Copy the rows word for word, from the first one through the line containing "undoubtedly at Gyoza", including both.

|---|

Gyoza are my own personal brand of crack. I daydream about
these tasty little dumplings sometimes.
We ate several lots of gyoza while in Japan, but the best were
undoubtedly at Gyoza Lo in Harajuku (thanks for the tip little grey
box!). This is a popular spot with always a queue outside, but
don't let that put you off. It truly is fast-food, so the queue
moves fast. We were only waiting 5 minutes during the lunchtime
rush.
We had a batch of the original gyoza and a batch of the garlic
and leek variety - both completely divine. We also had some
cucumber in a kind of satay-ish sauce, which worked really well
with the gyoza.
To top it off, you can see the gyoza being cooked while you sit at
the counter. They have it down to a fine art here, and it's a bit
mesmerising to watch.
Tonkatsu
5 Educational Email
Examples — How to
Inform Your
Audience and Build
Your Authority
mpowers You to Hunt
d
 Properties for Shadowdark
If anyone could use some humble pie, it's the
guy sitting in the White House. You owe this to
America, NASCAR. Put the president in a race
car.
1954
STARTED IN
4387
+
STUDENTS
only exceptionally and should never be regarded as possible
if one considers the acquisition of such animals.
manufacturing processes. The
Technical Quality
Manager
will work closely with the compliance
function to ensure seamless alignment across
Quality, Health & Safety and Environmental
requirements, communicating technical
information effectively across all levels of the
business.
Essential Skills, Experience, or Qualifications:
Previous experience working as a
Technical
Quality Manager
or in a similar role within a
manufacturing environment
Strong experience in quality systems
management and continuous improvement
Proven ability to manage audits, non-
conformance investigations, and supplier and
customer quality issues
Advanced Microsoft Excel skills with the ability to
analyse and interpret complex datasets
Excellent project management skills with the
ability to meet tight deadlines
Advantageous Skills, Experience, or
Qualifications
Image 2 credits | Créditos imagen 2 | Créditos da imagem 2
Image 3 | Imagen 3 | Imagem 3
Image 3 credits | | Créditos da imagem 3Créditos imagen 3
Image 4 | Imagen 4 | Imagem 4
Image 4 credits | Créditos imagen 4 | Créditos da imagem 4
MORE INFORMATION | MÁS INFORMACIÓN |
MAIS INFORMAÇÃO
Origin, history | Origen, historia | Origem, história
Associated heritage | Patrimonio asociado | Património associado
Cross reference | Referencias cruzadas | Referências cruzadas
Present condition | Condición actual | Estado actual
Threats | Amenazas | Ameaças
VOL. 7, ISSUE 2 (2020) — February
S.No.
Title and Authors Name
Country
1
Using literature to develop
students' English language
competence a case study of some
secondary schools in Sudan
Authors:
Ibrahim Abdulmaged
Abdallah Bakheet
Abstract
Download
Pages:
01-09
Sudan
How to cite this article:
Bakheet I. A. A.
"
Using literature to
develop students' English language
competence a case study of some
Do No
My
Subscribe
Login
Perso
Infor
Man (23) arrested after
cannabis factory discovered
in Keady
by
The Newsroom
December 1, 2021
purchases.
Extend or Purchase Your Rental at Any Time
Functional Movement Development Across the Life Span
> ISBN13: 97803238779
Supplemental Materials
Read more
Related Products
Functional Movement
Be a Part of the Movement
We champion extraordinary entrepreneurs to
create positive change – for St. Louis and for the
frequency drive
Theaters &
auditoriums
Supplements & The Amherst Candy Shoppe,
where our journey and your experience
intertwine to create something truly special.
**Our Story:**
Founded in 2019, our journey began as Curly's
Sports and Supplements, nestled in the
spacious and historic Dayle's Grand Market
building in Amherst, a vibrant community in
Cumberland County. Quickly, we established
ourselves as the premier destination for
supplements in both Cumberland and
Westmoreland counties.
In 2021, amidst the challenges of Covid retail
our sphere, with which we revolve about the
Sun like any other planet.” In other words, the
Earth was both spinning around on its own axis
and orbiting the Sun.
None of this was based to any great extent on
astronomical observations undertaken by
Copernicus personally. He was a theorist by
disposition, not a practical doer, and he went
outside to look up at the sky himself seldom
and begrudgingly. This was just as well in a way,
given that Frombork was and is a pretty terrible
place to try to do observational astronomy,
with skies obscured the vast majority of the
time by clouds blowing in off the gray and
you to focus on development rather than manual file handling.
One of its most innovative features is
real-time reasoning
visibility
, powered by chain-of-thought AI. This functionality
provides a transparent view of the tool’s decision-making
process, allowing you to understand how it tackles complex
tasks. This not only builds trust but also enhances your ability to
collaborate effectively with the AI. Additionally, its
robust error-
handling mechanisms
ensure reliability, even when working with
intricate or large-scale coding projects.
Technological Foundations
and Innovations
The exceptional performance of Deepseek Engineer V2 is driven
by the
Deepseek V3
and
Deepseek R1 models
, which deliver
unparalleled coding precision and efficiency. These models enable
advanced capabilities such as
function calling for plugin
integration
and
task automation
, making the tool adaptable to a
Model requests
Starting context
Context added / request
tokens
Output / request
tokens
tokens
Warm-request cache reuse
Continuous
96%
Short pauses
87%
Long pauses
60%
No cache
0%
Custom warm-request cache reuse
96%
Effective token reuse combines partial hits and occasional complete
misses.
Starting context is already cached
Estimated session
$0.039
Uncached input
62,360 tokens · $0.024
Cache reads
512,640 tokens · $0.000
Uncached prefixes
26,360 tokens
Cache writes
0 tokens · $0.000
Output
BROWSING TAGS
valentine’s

|---|

**EXERCISE RESPONSE:**
Gyoza are my own personal brand of crack. I daydream about
these tasty little dumplings sometimes.
We ate several lots of gyoza while in Japan, but the best were
undoubtedly at Gyoza Lo in Harajuku (thanks for the tip little grey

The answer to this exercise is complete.